Estratto della pagina:
>>>>
Le strade allagate, i cittadini soccorsi con elicotteri e gommoni, il fango, il senso di impotenza di fronte una pioggia torrenziale che non accennava a smettere.
Immagini, queste, che tutti abbiamo visto in televisione. Dal 15 maggio, tg e programmi di approfondimento hanno trasmesso la cronistoria dell’alluvione che ha devastato la Romagna, portando via vite, case, interi paesi.
Alla devastazione è poi seguito il racconto degli aiuti. Degli “angeli del fango”, dei Volontari e delle Forze dell’Ordine impegnati sin dalle primissime ore dell’emergenza nelle località colpite.
Tra loro, 400 Volontari della Croce Rossa Italiana (soccorritori, operatori di emergenza, OPSA, psicologi) e 150 mezzi CRI (bobcat, ruspe, escavatori, idrovore, cucine da campo, ambulanze, gommoni, minibus) al servizio della popolazione.
Dal supporto sanitario alle attività di pulizia, dalla preparazione dei pasti al trasporto degli sfollati in aree sicure e, non ultimo, il supporto psicologico. La Croce Rossa è presente in questa emergenza a 360 gradi, per rispondere ad ogni tipo di bisogno.
Ma in cosa consistono, nel concreto, le attività di emergenza e cosa significa essere sul campo?
Ce lo spiegano Maria Chiara, Giuseppe e Mariella volontari della Croce Rossa di Parma, presenti quasi ininterrottamente sul territorio romagnolo già dal 16 maggio.
I PRIMI AD ARRIVARE – LA STORIA DI MARIA CHIARA
“La mia esperienza in questa emergenza è iniziata dalle primissime ore. – spiega Maria Chiara Malpeli, Consigliera nel Consiglio Direttivo del Comitato di Parma, e aggiunge -Martedì pomeriggio sono arrivate le prime richieste di supporto dal 118 di Ravenna e in poco più di due ore ero pronta a partire.”
Quello di Chiara e dei suoi compagni di equipaggio, Michele Bandini e Jacopo Zoni, è stato un viaggio verso l’ignoto. Nulla poteva far loro immaginare la portata di quanto avrebbero visto una volta raggiunta la Romagna. E, complice il buio, se ne sarebbero resi conto davvero soltanto alle prime luci dell’alba.
“La situazione non sembrava così critica all’inizio – spiega Chiara – le strade deserte mi hanno ricordato i turni durante il lockdown.”
La prima missione della squadra è stata raggiungere Forlì, che stava velocemente sprofondando sotto centimetri d’acqua. Insieme a Vigili del Fuoco e Forze dell’Ordine ha supportato l’evacuazione dei civili, garantendo allo stesso tempo il supporto sanitario sui casi più gravi.
“Dopo una notte passata a muoverci tra le cittadine della provincia, alle 5 del mattino siamo stati mandati a Faenza. Arrivarci è stata un’impresa – ricorda la Volontaria-le strade erano completamente allagate e lo stesso casello si trovava sott’acqua, tanto che abbiamo dovuto prendere l’autostrada in direzione Ancona per poi tornare indietro.”
<<<<
Compiti dell'esercizio:
**A)** Nell'articolo sull'alluvione in Romagna, quanti volontari della Croce Rossa Italiana risultano impegnati al servizio della popolazione?
**B)** Nell'articolo sull'alluvione in Romagna, riscrivi il brano compreso tra "Alla devastazione è" e "servizio della popolazione.", estremi inclusi, sostituendo "escavatori" con "gru".
Il materiale non ha alcun ruolo in questo esercizio.

Materiale fornito:
>>>>
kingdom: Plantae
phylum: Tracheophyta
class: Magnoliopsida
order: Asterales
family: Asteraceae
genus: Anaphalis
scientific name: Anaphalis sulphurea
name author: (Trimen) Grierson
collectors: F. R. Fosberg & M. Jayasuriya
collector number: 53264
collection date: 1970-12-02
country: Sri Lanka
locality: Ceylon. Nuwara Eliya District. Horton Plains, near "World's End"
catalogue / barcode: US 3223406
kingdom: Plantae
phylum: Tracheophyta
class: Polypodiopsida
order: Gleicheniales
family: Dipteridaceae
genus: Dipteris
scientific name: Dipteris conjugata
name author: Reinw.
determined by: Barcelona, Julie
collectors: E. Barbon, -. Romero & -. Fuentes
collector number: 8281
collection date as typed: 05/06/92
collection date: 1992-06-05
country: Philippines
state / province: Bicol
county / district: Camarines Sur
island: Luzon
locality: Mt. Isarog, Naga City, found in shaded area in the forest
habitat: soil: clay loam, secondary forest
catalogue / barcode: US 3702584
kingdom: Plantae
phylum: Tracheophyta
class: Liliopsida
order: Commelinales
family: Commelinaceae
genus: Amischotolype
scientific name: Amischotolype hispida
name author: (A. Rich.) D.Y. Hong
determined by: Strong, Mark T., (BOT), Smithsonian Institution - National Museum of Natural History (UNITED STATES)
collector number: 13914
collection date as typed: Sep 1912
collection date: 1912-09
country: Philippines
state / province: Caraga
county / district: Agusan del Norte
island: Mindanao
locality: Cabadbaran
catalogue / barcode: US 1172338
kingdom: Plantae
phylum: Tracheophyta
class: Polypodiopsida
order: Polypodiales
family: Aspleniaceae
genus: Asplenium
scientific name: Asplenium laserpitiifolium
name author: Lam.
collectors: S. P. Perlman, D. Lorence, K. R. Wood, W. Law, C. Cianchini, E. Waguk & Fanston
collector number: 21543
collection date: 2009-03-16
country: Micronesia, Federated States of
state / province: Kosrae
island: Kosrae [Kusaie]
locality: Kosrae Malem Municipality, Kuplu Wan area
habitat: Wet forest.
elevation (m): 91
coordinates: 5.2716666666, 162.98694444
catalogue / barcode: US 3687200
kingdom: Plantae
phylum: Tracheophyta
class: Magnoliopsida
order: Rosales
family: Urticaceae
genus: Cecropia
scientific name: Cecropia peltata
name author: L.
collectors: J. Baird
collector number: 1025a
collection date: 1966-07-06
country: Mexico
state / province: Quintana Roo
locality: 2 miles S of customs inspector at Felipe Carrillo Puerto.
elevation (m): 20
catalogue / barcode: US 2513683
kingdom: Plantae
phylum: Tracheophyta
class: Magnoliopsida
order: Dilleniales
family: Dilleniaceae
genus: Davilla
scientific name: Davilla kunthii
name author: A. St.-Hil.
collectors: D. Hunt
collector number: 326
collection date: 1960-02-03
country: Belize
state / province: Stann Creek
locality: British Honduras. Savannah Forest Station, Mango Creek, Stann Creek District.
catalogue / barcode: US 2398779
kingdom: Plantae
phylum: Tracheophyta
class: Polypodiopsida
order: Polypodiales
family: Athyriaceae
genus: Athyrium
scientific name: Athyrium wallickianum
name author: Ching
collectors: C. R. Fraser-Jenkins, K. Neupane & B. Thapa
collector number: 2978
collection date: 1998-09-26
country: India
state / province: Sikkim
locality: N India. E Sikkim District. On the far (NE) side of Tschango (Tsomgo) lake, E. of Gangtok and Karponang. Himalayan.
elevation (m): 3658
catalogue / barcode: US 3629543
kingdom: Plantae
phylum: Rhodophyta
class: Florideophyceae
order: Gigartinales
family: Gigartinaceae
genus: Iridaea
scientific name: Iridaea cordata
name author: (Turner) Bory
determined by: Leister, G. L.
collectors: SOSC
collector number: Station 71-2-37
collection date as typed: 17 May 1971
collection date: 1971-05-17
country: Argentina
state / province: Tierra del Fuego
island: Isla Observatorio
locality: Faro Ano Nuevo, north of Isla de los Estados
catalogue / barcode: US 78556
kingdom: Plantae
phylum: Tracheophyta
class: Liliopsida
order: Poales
<<<<
Risultati per compito:
**A)** 400 volontari.

**B)**
Alla devastazione è poi seguito il racconto degli aiuti. Degli “angeli del fango”, dei Volontari e delle Forze dell’Ordine impegnati sin dalle primissime ore dell’emergenza nelle località colpite.
Tra loro, 400 Volontari della Croce Rossa Italiana (soccorritori, operatori di emergenza, OPSA, psicologi) e 150 mezzi CRI (bobcat, ruspe, gru, idrovore, cucine da campo, ambulanze, gommoni, minibus) al servizio della popolazione.